As the world’s “most famous teetotal vegetarian sex insect”, Russell Brand has irked and delighted with his verbose cockney patois, making him Britain’s most imitated export since Manuel himself. Post-Sachsgate, Brand has quit the BBC, and disappeared to America to perform stand-up and reprise his Hollywood success. So should we be rejoicing that he’s off our screens? Or mourning the disappearance of an unpredictable burgeoning talent in British entertainment?

It’s not at all difficult to see why many find Brand so profoundly irritating – his Edwardian pimp image pervades TV, radio, cinema, the press, and literature, and when working within the constraints of the primetime, he’s rehashing the same wildly-delivered but forced and tired lines – “swines”, “ballbags” and “Hare Krishna” to name but a few. But in a television climate where permasmiler Fearne Cotton and the languidly “hip” Alexa Chung and Alex Zane hold the fort, surely it’s refreshing to have a loose canon on the scene, whose every move isn’t predictable sycophancy (as is the wont of Sachsgate’s other victim, Jonathan Ross)? And who didn’t get a sniggering sense of Schadenfreude, watching the Jonas Brothers weep as Brand ridiculed their chastity rings?

Stephen Fry, on his superb blog, recently wrote of the “pheme” theory with regard to fame, whereby the celebrity doesn’t necessarily seek to be well-liked or well-known, but the very act of talking about them, even in a negative or scandalous sense, exacerbates their notoriety. Andrew Sachs’ burlesque dancer granddaughter certainly seems to have caught onto this notion (besides, who has sex with Russell Brand, lets on that their granddad is famous, and doesn’t expect it to materialise in the act of a man whose whole career rests on innuendo and rudery?), and despite their apparent outrage, Auntie Beeb has perpetuated this theory by employing Brand in the first place – after his sacking from MTV and XFM, it’s incredulous to believe that the BBC thought he would tone down his act. To an extent it’s a safe bet – he can never be held up for drinking, falling out of clubs or taking drugs, as it’s old news.

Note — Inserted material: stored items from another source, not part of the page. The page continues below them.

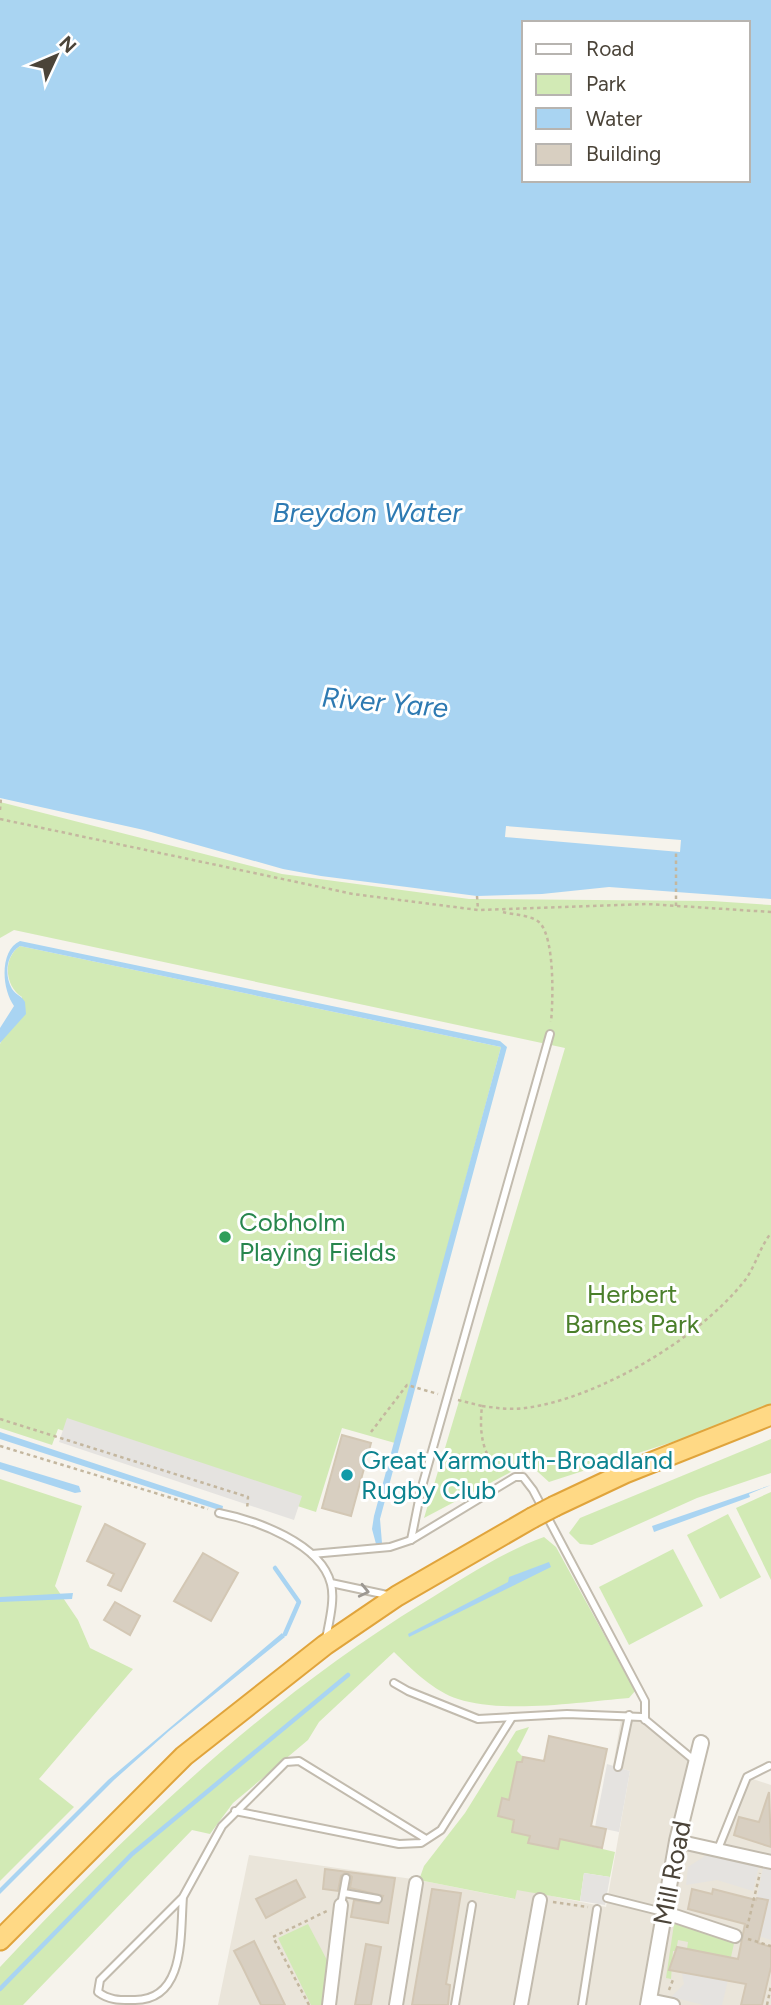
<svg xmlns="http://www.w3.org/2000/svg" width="771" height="2005" font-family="Figtree,sans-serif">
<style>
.residential{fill:#eae5da}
.green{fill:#d2eab5}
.parking{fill:#e5e3e0}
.water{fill:#a9d4f2;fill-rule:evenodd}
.pier{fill:#f6f3ec}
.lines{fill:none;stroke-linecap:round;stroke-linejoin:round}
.stream{stroke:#a9d4f2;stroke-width:4.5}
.building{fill:#d8cfc1;stroke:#d3c7b4;stroke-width:2}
.service-casing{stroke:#c2bbae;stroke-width:10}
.minor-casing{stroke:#c2bbae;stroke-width:16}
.tertiary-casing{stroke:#c2bbae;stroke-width:18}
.trunk-casing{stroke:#e0a43c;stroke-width:23}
.path{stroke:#c4b79f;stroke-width:2.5;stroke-dasharray:3.5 3.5;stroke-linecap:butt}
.service{stroke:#fff;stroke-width:6}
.minor{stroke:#fff;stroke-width:12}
.tertiary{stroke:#fff;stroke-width:14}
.trunk{stroke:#ffd985;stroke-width:19}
.trunk-bridge-casing{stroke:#e0a43c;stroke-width:23;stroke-linecap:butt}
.trunk-bridge{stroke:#ffd985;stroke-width:19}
.oneway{stroke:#9c9892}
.leisure-dot{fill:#2e9e5b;stroke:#fff;stroke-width:2.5}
.culture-dot{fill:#0f9aa8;stroke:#fff;stroke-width:2.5}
.labels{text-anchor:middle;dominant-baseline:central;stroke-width:6;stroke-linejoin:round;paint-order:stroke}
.leisure-label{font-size:26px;fill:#27864d;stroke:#fff;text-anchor:start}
.park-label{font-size:26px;fill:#4a7f2a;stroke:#fff}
.culture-label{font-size:26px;fill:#0d838f;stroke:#fff;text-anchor:start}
.street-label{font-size:26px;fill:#4b4439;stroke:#fff}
.water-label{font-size:28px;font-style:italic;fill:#2e7ab2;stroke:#fff}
</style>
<rect width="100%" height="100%" fill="#f6f3ec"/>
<polygon class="residential" points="622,1714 645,1720 695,1761 678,1840 718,1849 747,1777 771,1785 771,2005 218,2005 249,1855 419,1880 514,1899 517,1889 606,1907 630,1771 613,1766"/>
<g class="green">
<polygon points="0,802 282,874 469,899 712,901 771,905 771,1410 549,1482 528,1463 424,1518 565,1048 14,930 0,938"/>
<path d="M 20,946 L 501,1047 L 395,1443 L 342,1428 L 316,1512 L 58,1429 L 52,1445 L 0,1428 L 0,1044 L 22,997 C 5,987 2,958 20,946 Z"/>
<polygon points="771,1439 771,1473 697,1498 592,1545 580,1544 569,1533 580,1518"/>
<polygon points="0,1479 82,1506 55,1586 78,1620 90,1648 133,1669 39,1779 74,1807 0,1881"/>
<polygon points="771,1492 771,1580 736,1508"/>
<polygon points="728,1514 761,1577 720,1599 687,1535"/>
<path d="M 544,1537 L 556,1547 L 635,1691 L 629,1698 C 582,1702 503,1714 458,1699 C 435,1692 411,1669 394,1652 L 319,1722 L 308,1740 L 233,1803 L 210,1834 L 192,1830 L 23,2005 L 0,2005 L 0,1967 C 128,1831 263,1701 423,1603 C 462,1579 500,1553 544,1537 Z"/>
<polygon points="673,1549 703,1606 629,1645 599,1587"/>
<polygon points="529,1727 517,1751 523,1757 522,1762 517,1762 509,1800 502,1799 498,1816 514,1820 512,1832 530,1836 528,1842 557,1849 561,1839 615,1852 610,1877 584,1873 580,1901 517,1890 515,1899 419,1880 424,1866 465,1813 516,1731"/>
<polygon points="308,1924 328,1962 322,2005 311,2005 278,1938"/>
<polygon points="674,1924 735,1939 731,1957 705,1953 692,1954 693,1950 687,1949 688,1942 678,1940 676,1951 673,1951 671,1979 666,1978"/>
</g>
<g class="parking">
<polygon points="67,1418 302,1496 294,1520 59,1442"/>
<polygon points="607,1764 630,1771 619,1832 595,1827"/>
<polygon points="708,1854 759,1866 753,1891 717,1880 686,1885 688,1867"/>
<polygon points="763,1868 771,1870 771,1940 759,1936 768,1900 757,1898"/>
<polygon points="584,1873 610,1877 605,1905 580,1901"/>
<polygon points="682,1973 728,1980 722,2005 704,2005 671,1997 684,1984"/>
</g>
<g class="water">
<path d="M 0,0 L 771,0 L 771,899 L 609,887 L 542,894 L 477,896 L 321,876 L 283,869 L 144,830 L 0,798 ZM 524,23 L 748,23 L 748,180 L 524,180 Z"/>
<path d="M 20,941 L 500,1041 L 507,1047 L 380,1519 L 382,1543 L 376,1544 L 372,1529 L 374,1516 L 501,1047 L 20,946 C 6,955 4,975 12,989 C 16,995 22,996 25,1002 L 26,1014 L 0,1043 L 0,1028 L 14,1006 C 1,988 0,950 20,941 Z"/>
<polygon points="0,1432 223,1506 222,1511 0,1439"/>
<polygon points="0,1462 79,1486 81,1492 75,1493 0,1469"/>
<polygon points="771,1485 749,1494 750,1497 654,1532 652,1526"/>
<polygon points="549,1562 551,1567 409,1637 408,1634 508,1582 509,1577"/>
<polygon points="73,1593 72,1599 0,1602 0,1597"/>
<polygon points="282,1633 285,1637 169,1731 114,1780 0,1894 0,1888 108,1780"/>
</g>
<polygon class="pier" points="506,826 681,840 680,852 505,837"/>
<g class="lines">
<g class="stream">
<polyline points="275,1568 299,1602 285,1634"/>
<polyline points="0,1989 132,1854 348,1675"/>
</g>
</g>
<g class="building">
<polygon points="342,1435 371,1443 351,1516 322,1508"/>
<polygon points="105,1524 145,1544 121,1591 108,1585 114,1574 87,1561"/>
<polygon points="203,1553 238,1573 211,1621 174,1601"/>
<polygon points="115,1602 140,1616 130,1635 104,1620"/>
<polygon points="549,1736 607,1749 591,1826 606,1829 602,1848 560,1839 558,1849 528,1843 530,1836 512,1832 514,1820 498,1816 502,1798 509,1800 517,1762 522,1762 523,1757 544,1761"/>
<polygon points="769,1792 771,1847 734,1835 739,1817 759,1822"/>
<polygon points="325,1869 395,1878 388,1923 351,1917 354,1900 379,1904 383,1896 350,1888 352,1877 346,1872 341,1876 338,1891 323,1889"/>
<polygon points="296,1880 305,1897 266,1918 256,1899"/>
<polygon points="432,1889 461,1893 446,1984 450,1985 448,2005 412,2005"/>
<polygon points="692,1889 712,1894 713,1889 756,1900 757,1898 768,1900 758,1943 771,1947 771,1967 762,2005 741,2005 746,1984 669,1970 677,1947 738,1959 745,1924 688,1909"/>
<polygon points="254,1941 273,1980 285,2005 261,2005 242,1966 234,1951"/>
<polygon points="366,1944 381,1947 371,2005 355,2005"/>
</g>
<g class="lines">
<defs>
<g id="service">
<path d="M 219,1513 C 255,1520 321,1543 331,1584 C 335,1600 329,1622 326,1639"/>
<polyline points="411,1540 421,1490 550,1034"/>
<polyline points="312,1554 390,1547 411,1540 515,1477 523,1477 533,1490 645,1701 645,1720"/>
<polyline points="331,1583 387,1595"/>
<polyline points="394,1683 408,1691 478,1719 567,1714 642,1717 695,1761"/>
<polyline points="618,1767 629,1715"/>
<polyline points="235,1811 399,1844 421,1843 441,1830 511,1719"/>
<polyline points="718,1849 747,1777 769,1766"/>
<polyline points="344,1893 378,1899"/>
<path d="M 183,1897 C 180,1934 186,2000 135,2000 C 121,2000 110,2001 98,1992 L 100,1980 L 183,1897 L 222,1826 L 286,1762 L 299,1761 L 426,1839"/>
<polyline points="607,1898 663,1912"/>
<polyline points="341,1905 346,1878"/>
<polyline points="455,2005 472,1905"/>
<polyline points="582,2005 597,1909"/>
</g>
<g id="minor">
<polyline points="677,1841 771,1862"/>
<polyline points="663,1912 735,1936"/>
<polyline points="649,2000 673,2005"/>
<polyline points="329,2005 341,1905"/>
<polyline points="396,2005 416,1883"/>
<polyline points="521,2005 540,1900"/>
</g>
<polyline id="tertiary" points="648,2005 677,1841 701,1743"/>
<g id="trunk">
<polyline points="555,1506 625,1473 771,1415"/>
<polyline points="0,1940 184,1756 325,1645 397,1596 532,1518"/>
</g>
</defs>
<use href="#service" class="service-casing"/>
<use href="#minor" class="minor-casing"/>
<use href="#tertiary" class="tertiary-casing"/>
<use href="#trunk" class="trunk-casing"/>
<g class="path">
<polyline points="0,810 1,798"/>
<polyline points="0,819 353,894 478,910 647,904 771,912"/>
<polyline points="477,896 478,910"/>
<polyline points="676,906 676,851"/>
<path d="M 503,912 C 514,915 532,915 540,923 C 555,940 553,1001 551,1022"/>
<path d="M 458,1400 L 482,1406 C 479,1432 482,1454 500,1473"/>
<path d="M 482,1406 C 497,1408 511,1410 525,1408 C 597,1399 696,1340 742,1284 C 755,1269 759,1248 771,1233"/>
<polyline points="0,1419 248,1497 247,1510"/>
<polyline points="371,1432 407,1385 438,1394"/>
<polyline points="0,1446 208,1509"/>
<polyline points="553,1902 588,1907"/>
<polyline points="747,1928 760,1873"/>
<polyline points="748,1939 771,1946"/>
<polyline points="669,1990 674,1977"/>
<polyline points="309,2005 273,1937 327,1911"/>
<polyline points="767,2005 771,1986"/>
</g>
<use href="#service" class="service"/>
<use href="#minor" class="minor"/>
<use href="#tertiary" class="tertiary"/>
<use href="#trunk" class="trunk"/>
<defs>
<polyline id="trunk-bridge" points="532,1518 555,1506"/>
</defs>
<use href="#trunk-bridge" class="trunk-bridge-casing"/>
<use href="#trunk-bridge" class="trunk-bridge"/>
</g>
<defs><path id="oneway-chevron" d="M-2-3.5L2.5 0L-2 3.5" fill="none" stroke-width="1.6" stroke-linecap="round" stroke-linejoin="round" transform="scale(1.75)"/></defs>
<use class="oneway" href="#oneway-chevron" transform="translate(364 1591) rotate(13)"/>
<circle class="leisure-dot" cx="225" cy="1237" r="7"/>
<circle class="culture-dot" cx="347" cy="1475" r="7"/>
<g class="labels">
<g class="leisure-label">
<text x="239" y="1222">Cobholm<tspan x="239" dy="30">Playing Fields</tspan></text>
</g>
<g class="park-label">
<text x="632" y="1294">Herbert<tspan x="632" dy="30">Barnes Park</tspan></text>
</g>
<g class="culture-label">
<text x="361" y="1460">Great Yarmouth-Broadland<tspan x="361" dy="30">Rugby Club</tspan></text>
</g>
<g class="street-label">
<text transform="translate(672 1873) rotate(-79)">Mill Road</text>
</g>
<g class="water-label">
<text x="367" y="512">Breydon Water</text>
<text transform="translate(385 702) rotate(5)">River Yare</text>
</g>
</g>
<rect x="522" y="21" width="228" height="161" fill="#ffffff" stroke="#b7b4b0" stroke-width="2"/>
<rect x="536" y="44" width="35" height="10" fill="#ffffff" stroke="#b7b4b0" stroke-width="2"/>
<text x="586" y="56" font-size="21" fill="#4b4439">Road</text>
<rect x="536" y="74" width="35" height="21" fill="#d2eab5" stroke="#b7b4b0" stroke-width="2"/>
<text x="586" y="91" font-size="21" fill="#4b4439">Park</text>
<rect x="536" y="108" width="35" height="21" fill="#a9d4f2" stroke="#b7b4b0" stroke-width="2"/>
<text x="586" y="126" font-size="21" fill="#4b4439">Water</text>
<rect x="536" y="144" width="35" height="21" fill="#d8cfc1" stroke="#b7b4b0" stroke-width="2"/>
<text x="586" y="161" font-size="21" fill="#4b4439">Building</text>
<g transform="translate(56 56) rotate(46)" stroke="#ffffff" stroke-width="5" paint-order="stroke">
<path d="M0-5L12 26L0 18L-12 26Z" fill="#4b4439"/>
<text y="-10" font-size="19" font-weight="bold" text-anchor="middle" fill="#4b4439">N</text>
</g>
</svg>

Whether you like sex-obsessive Brand or not, it’s obvious to anyone with half a brain that the Daily Mail are the biggest criminals in this tale – if they’re so morally affronted at Brand’s behaviour, why do they constantly reinforce his image? Their incitement of mass hysteria, leading angry Mail Online surfers to kiss the arse of “national treasure Andrew Sachs” and sales of Brand’s collection of excellent Guardian columns to dwindle, is exponentially more offensive than calling a president “that retarded cowboy fella”.